Germany has been involved in discussions over a prisoner exchange with Israel for IDF solider Gilad Schalit, whom Hamas has held since 2006.
Whitley suggested that contacts were important as part of efforts to unify the divided Palestinian government as well as alleviate suffering in Gaza.
Whitley also said that Palestinians must start acknowledging that the refugees will almost certainly not be returning to Israel so that they can improve their situation.
Palestinians have long maintained a “right of return” to Israel and the homes they – or their parents and grandparents fled – in Israel 1948 War of Independence. The issue has been one of the most difficult to resolve in peace negotiations.
“If one doesn’t start a discussion soon with the refugees for them to consider what their own future might be -- for them to start debating their own role in the societies where they are rather than being left in a state of limbo where they are helpless but preserve rather the cruel illusions that perhaps they will return one day to their homes -- then we are storing up trouble for ourselves,” he declared.

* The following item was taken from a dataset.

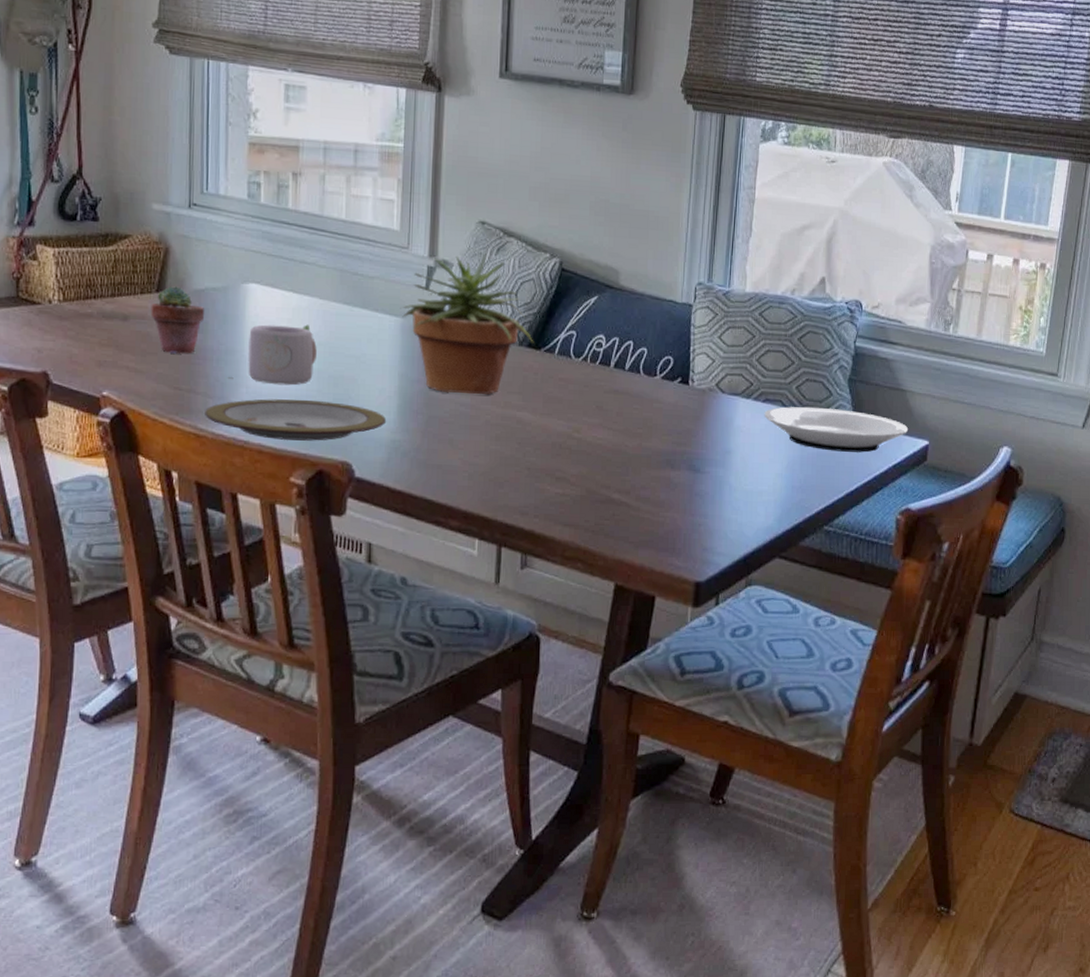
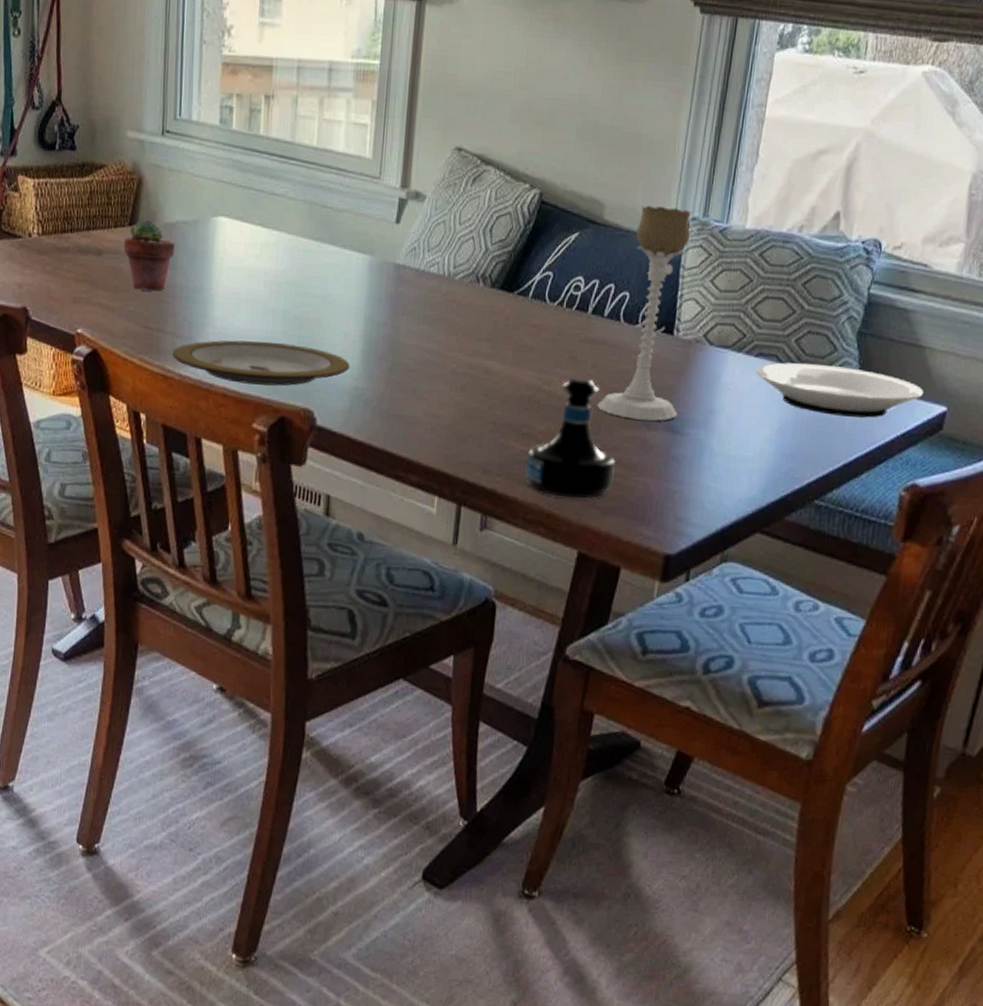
mug: present [228,324,317,386] -> none [196,261,283,327]
potted plant: present [400,253,533,395] -> none [368,184,506,341]
tequila bottle: none [561,425,645,535] -> present [525,377,616,499]
candle holder: none [624,272,698,462] -> present [597,205,692,421]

Whitley acknowledged that few Palestinians and even officials in his own organization have been willing to publicly discuss the issue.
“We recognize, as I think most do, although it’s not a position that we publicly articulate, that the right of return is unlikely to be exercised to the territory of Israel to any significant or meaningful extent,” he said. “It’s not a politically palatable issue, it’s not one that UNRWA publicly advocates, but nevertheless it’s a known contour to the issue.”
There are now 4.8 million Palestinian refugees, the descendants of less than 1 million who left present-day Israel in 1948. These people are most likely to remain either in Gaza and the West Bank or their current host countries of Jordan, Syria and Lebanon, though Whitley noted a very small number might be absorbed elsewhere in the world.
Though UNRWA currently ministers to the Palestinian refugees needs rather than resettles them, Whitley suggested this is a role the organization might take on.